How To Deploy LLaMA 3 Locally With Llama.cpp on Your ARM Macs
Step-by-Step Guide to Deploy LLaMA Locally on Your Mac
When ARM-based Macs first came out, using a Mac for machine learning seemed as unrealistic as using it for gaming. But now, you can deploy and even fine-tune LLMs on your Mac. With the recent release of LLaMA 3, deploying a powerful model locally, similar to GPT-4, is now possible.
Deploying your language model locally comes with many benefits, like better privacy and lower costs. But it requires good speed. You don’t want to wait several minutes for a response. Luckily, with llama.cpp, which can use Mac’s Metal GPU, your model can run much faster on your Mac.
There are many guides on deploying LLaMA 2, like the great video by Alex Ziskind, but deploying LLaMA 3 is a bit different.
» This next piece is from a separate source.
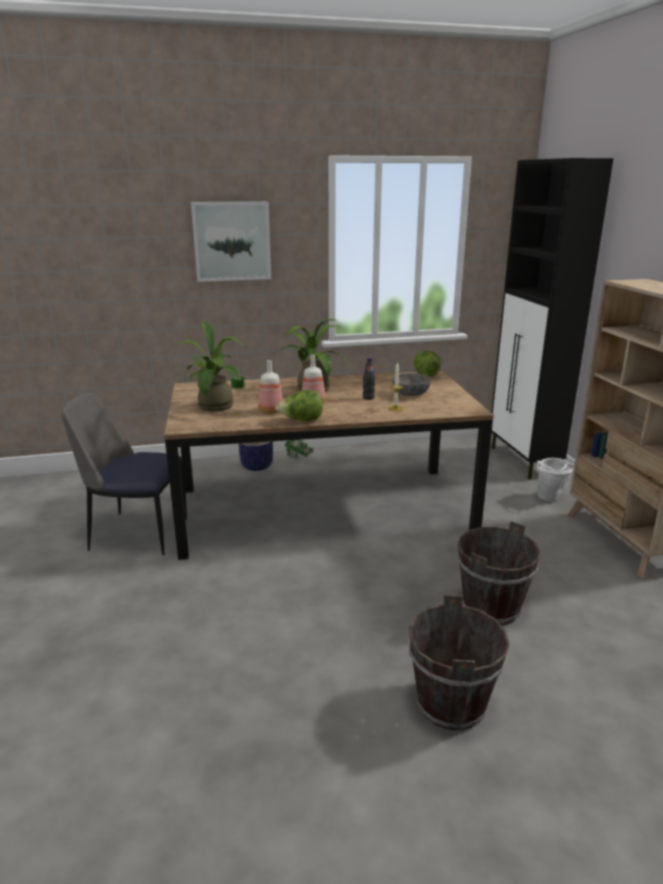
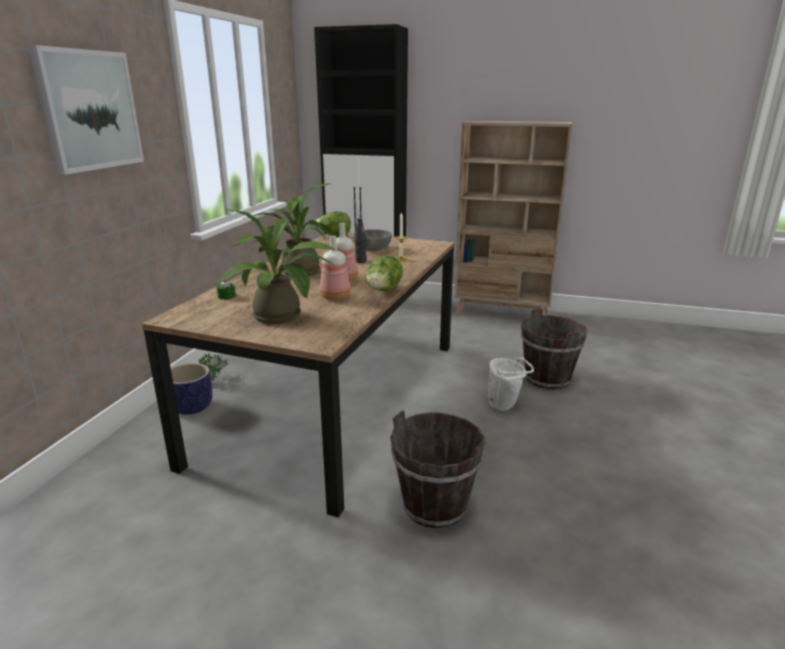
camera: 60 degrees left, 0 degrees up
(136, 533) = (235, 541): chair -> none
(451, 704) = (649, 431): brown bucket -> brown bucket (435, 505)
(550, 499) = (429, 311): white bucket -> white bucket (505, 406)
So this article is to guide you through the updated steps. I use Meta-Llama-3-8B-Instruct
model as the example, but deploying other LLaMA 3 models is similar. So if your Mac is powerful (with enough space as well), feel free to use the 70B version(the token generation speed difference depends on your Mac, but generally the 70B version is about three times slower than the 8B version)!
Requirements
- Python 3.11: It is recommended to use Conda for this.
- Git LFS: Required for downloading the model files, install by running
git lfs install
- Hugging Face Account and LLaMA 3 access: You need access to LLaMA 3 via Hugging Face. You can request access, and it usually gets approved within a few hours — faster than Meta’s ITSD, I’d bet.
- Hugging Face CLI: For downloading the model.
- Xcode Command Line Tools: Necessary for building llama.cpp, install by running
xcode-select --install
in your terminal. - llama.cpp: Clone this from GitHub repo.
Steps to Deploy LLaMA 3 Locally
1. Conda (optional)
Conda helps manage packages and dependencies. You can download it from Anaconda. This makes sure your environment is isolated and won’t mess with other projects.
After installing Conda, run this command in your terminal. This will set up an environment named llama3 for running LLaMA 3
conda create --name llama3 python=3.11
conda activate llama3
2. Install Hugging Face CLI
The Hugging Face CLI lets you download and manage models. Install it with :
pip3 install -U "huggingface_hub[cli]"
huggingface-cli login
(If this command doesn’t work for you, you can install Hugging Face CLI using brew install huggingface-cli
instead)
Log in using your Hugging Face token, which you can find here.
3. Download the Hugging Face Model
Clone the LLaMA 3 model repository (make sure you have access to LLaMA 3 before this). It will take some time to download it depending on your network.
git lfs install
git clone https://huggingface.co/meta-llama/Meta-Llama-3-8B-Instruct
4. Clone and Build llama.cpp
Clone the llama.cpp repo and run the following command. This is what will let you run the LLaMA model on your Mac (make sure you are running the command in the llama.cpp
folder):
git clone https://github.com/ggerganov/llama.cpp
cd llama.cpp
make
5. Install Dependencies
After building llama.cpp
, you need to install some Python packages required from it to work with the model. Install them with (make sure you are in the llama.cpp
folder):
python3 -m pip install -r requirements.txt
6. Convert the Hugging Face Model
You need to convert the Hugging Face model to a format that llama.cpp
can use. Run this command and it creates a file named ggml-model-f16.gguf
in the folder where you downloaded the LLaMA 3 model (make sure you are running the command in the llama.cpp
folder):
python3 convert-hf-to-gguf.py /your-folder/Meta-Llama-3-8B-Instruct
7. Quantize the Model
Quantizing the model makes it smaller and faster by reducing the precision of the weights(in our case, it will reduce the model size from 16GB to around 4GB). This step will create a ggml-model-Q4_0.gguf
file in the LLaMA 3 model folder (make sure you are running the command in the llama.cpp
folder):
./quantize /your-folder/Meta-Llama-3-8B-Instruct/ggml-model-f16.gguf q4_0
8. Run the Model
You are now ready to start a conversation with the locally deployed LLaMA 3 model! Run this command to start a simple conversation with your model (make sure you are running the command in the llama.cpp
folder):
./main -m /your-folder/Meta-Llama-3-8B-Instruct/ggml-model-Q4_0.gguf -n 256 --repeat_penalty 1.0 --color -i -r "User:" -f prompts/chat-with-bob.txt
For more detailed commands and options, you could refer to the llama.cpp documentation.
Now, you can enjoy the power of LLaMA 3 running locally on your ARM Mac!